Look for "thumb ip: (326, 212)" in the records below, then copy that line and every line after it, exactly and with nothing added.

Dataset items:
-.-.-
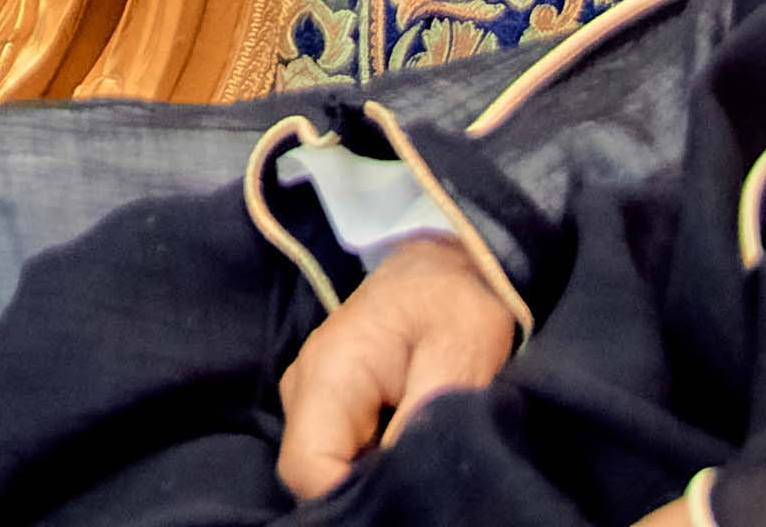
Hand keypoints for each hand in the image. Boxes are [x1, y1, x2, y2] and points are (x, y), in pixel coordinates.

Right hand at [275, 233, 519, 495]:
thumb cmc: (455, 302)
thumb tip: (406, 479)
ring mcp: (313, 399)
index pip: (308, 469)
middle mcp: (304, 390)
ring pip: (327, 468)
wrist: (446, 267)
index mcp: (328, 373)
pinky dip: (377, 464)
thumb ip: (429, 416)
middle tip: (429, 478)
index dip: (352, 498)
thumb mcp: (461, 351)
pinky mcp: (331, 409)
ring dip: (373, 477)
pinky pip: (342, 456)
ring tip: (426, 458)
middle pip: (314, 475)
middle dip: (367, 490)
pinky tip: (413, 449)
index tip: (412, 494)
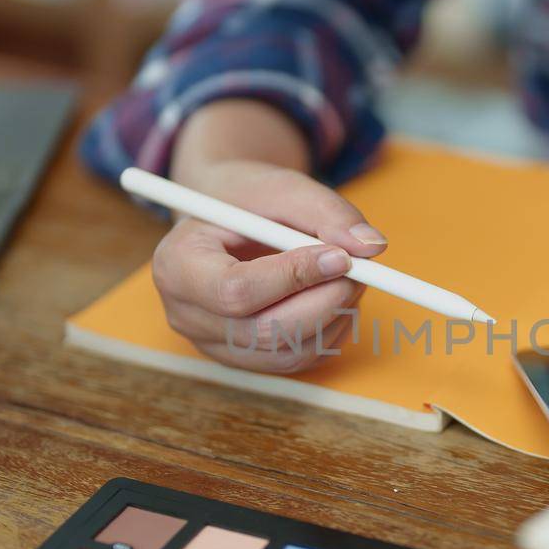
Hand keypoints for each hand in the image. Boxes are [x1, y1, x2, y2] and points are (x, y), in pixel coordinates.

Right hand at [151, 100, 386, 373]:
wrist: (227, 221)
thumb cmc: (249, 200)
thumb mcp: (282, 187)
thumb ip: (326, 212)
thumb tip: (372, 247)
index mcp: (177, 265)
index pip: (235, 291)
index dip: (294, 278)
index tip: (340, 257)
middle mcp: (187, 315)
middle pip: (266, 332)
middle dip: (324, 302)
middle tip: (359, 270)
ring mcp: (214, 345)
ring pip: (289, 352)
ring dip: (335, 316)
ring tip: (348, 273)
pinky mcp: (245, 360)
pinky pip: (299, 360)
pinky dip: (330, 331)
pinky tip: (334, 295)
-.-.-
▸ EXERCISE SOLUTION
thumb ip: (326, 212)
thumb tip: (372, 247)
index mcp: (177, 265)
index pip: (235, 291)
index dip: (294, 278)
index tip: (340, 257)
middle mcp: (187, 315)
middle pip: (266, 332)
middle dip: (324, 302)
middle tip: (359, 270)
ring mcp: (214, 345)
ring pip: (289, 352)
ring dip: (335, 316)
ring tip: (348, 273)
pinky mcp: (245, 360)
pinky pip: (299, 360)
pinky dip: (330, 331)
pinky tip: (334, 295)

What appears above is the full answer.